Un désaccord persistant sur les pratiques actuelles
Pour Réconcilier Grenoble, le contentieux ne serait pas clos dans les faits. Le groupe soutient que, malgré l’annulation, la municipalité n’aurait pas modifié ses pratiques. Il s’appuie sur des retours qu’il dit avoir recueillis auprès d’agents municipaux, ainsi que sur la réaction de la Ville au lendemain du jugement affirmant que la décision
« n’a pas d’impact sur le règlement appliqué aujourd’hui ». La majorité municipale avait indiqué que le tribunal s’était prononcé sur une version antérieure du règlement intérieur, considère l’opposition.

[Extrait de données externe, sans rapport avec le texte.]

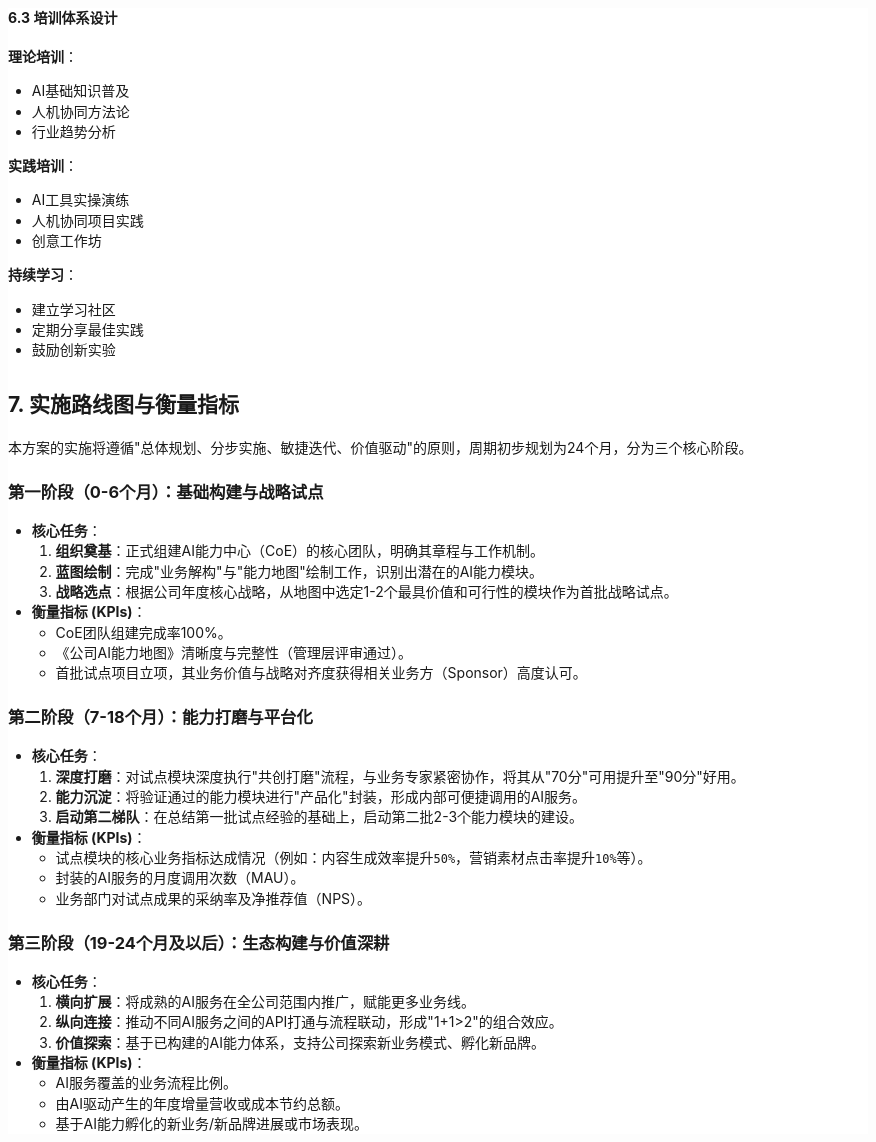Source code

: #### 6.3 培训体系设计

**理论培训**：
- AI基础知识普及
- 人机协同方法论
- 行业趋势分析

**实践培训**：
- AI工具实操演练
- 人机协同项目实践
- 创意工作坊

**持续学习**：
- 建立学习社区
- 定期分享最佳实践
- 鼓励创新实验

## 7. 实施路线图与衡量指标

本方案的实施将遵循"总体规划、分步实施、敏捷迭代、价值驱动"的原则，周期初步规划为24个月，分为三个核心阶段。

### 第一阶段（0-6个月）：基础构建与战略试点
*   **核心任务**：
    1.  **组织奠基**：正式组建AI能力中心（CoE）的核心团队，明确其章程与工作机制。
    2.  **蓝图绘制**：完成"业务解构"与"能力地图"绘制工作，识别出潜在的AI能力模块。
    3.  **战略选点**：根据公司年度核心战略，从地图中选定1-2个最具价值和可行性的模块作为首批战略试点。
*   **衡量指标 (KPIs)**：
    *   CoE团队组建完成率100%。
    *   《公司AI能力地图》清晰度与完整性（管理层评审通过）。
    *   首批试点项目立项，其业务价值与战略对齐度获得相关业务方（Sponsor）高度认可。

### 第二阶段（7-18个月）：能力打磨与平台化
*   **核心任务**：
    1.  **深度打磨**：对试点模块深度执行"共创打磨"流程，与业务专家紧密协作，将其从"70分"可用提升至"90分"好用。
    2.  **能力沉淀**：将验证通过的能力模块进行"产品化"封装，形成内部可便捷调用的AI服务。
    3.  **启动第二梯队**：在总结第一批试点经验的基础上，启动第二批2-3个能力模块的建设。
*   **衡量指标 (KPIs)**：
    *   试点模块的核心业务指标达成情况（例如：内容生成效率提升`50%`，营销素材点击率提升`10%`等）。
    *   封装的AI服务的月度调用次数（MAU）。
    *   业务部门对试点成果的采纳率及净推荐值（NPS）。

### 第三阶段（19-24个月及以后）：生态构建与价值深耕
*   **核心任务**：
    1.  **横向扩展**：将成熟的AI服务在全公司范围内推广，赋能更多业务线。
    2.  **纵向连接**：推动不同AI服务之间的API打通与流程联动，形成"1+1>2"的组合效应。
    3.  **价值探索**：基于已构建的AI能力体系，支持公司探索新业务模式、孵化新品牌。
*   **衡量指标 (KPIs)**：
    *   AI服务覆盖的业务流程比例。
    *   由AI驱动产生的年度增量营收或成本节约总额。
    *   基于AI能力孵化的新业务/新品牌进展或市场表现。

Vérifier l’application concrète du droit
Au cœur de la demande adressée à l’État, une exigence: s’assurer que les piscines municipales appliquent désormais strictement le cadre juridique tel que redéfini par le jugement du 25 juin. Les élus d’opposition souhaitent que la préfecture diligente des vérifications dans les établissements concernés pour lever toute ambiguïté entre l’ancienne rédaction annulée et les règles effectivement en vigueur aujourd’hui.
| Date | Événement |
|---|---|
| Mai 2022 | Adoption de l’article 10 du règlement intérieur des piscines |
| Juin 2022 | Suspension par le Conseil d’État de la disposition litigieuse |
| 25 juin 2026 | Annulation par le tribunal administratif de Grenoble |
| 2 juillet 2026 | Lettre de Réconcilier Grenoble à la préfète de l’Isère |
Quelles conséquences pour les usagers grenoblois ?

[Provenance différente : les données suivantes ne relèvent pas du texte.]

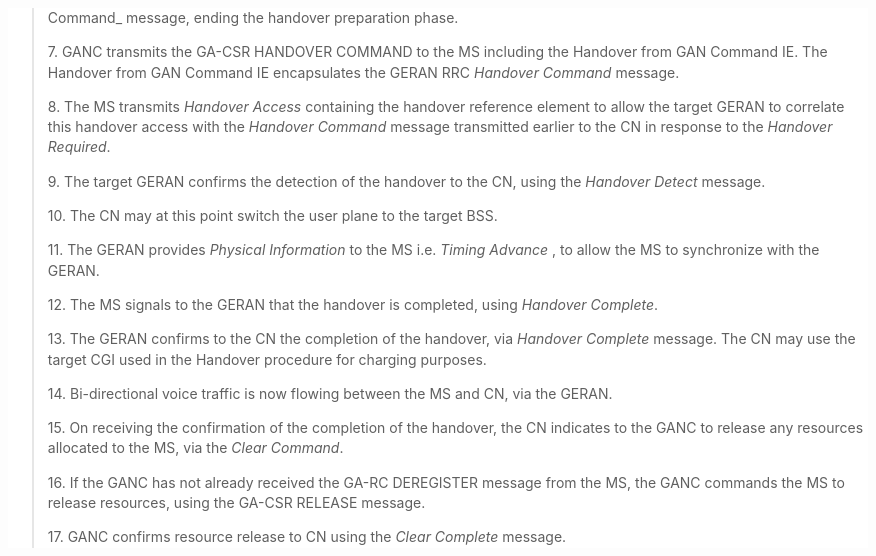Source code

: > Command_ message, ending the handover preparation phase.
>
> 7\. GANC transmits the GA-CSR HANDOVER COMMAND to the MS including the
> Handover from GAN Command IE. The Handover from GAN Command IE encapsulates
> the GERAN RRC _Handover Command_ message.
>
> 8\. The MS transmits _Handover Access_ containing the handover reference
> element to allow the target GERAN to correlate this handover access with the
> _Handover Command_ message transmitted earlier to the CN in response to the
> _Handover Required_.
>
> 9\. The target GERAN confirms the detection of the handover to the CN, using
> the _Handover Detect_ message.
>
> 10\. The CN may at this point switch the user plane to the target BSS.
>
> 11\. The GERAN provides _Physical Information_ to the MS i.e. _Timing
> Advance_ , to allow the MS to synchronize with the GERAN.
>
> 12\. The MS signals to the GERAN that the handover is completed, using
> _Handover Complete_.
>
> 13\. The GERAN confirms to the CN the completion of the handover, via
> _Handover Complete_ message. The CN may use the target CGI used in the
> Handover procedure for charging purposes.
>
> 14\. Bi-directional voice traffic is now flowing between the MS and CN, via
> the GERAN.
>
> 15\. On receiving the confirmation of the completion of the handover, the CN
> indicates to the GANC to release any resources allocated to the MS, via the
> _Clear Command_.
>
> 16\. If the GANC has not already received the GA-RC DEREGISTER message from
> the MS, the GANC commands the MS to release resources, using the GA-CSR
> RELEASE message.
>
> 17\. GANC confirms resource release to CN using the _Clear Complete_
> message.
>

Pour les nageurs et familles fréquentant les bassins municipaux, l’enjeu est double: comprendre précisément quelles tenues sont autorisées à l’instant T et s’assurer d’une égalité de traitement à l’accueil. L’opposition souhaite que les consignes soient clarifiées, affichées et appliquées de manière homogène, afin d’éviter des interprétations variables selon les sites ou les équipes.

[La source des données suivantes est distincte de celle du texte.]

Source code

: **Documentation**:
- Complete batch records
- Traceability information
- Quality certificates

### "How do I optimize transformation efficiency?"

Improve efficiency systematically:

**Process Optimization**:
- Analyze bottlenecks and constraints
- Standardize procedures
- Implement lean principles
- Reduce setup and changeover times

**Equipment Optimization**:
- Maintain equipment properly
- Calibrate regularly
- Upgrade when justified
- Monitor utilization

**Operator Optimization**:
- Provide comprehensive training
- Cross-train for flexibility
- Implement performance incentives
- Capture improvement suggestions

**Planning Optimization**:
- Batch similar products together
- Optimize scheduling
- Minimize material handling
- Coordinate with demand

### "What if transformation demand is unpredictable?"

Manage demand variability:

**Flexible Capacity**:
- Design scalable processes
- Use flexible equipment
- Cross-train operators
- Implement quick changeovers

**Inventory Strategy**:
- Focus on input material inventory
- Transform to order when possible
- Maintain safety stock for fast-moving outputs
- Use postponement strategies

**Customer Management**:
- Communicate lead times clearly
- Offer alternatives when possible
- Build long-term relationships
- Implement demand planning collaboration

- Contrôle demandé par l’opposition à la préfecture sur l’application du jugement
- Point de friction: divergence entre la lecture de la décision et les pratiques alléguées
- Attentes des usagers: clarté du règlement et uniformité des contrôles
Prochaines étapes sous l’œil de la préfecture
La balle est désormais dans le camp des services de l’État, sollicités pour procéder à d’éventuelles vérifications. En fonction des constats, des rappels ou précisions pourraient être apportés aux gestionnaires des piscines. Dans l’immédiat, le débat se poursuit à Grenoble sur l’articulation entre le respect des principes du service public et l’organisation concrète d’un équipement fréquenté quotidiennement par des milliers d’usagers.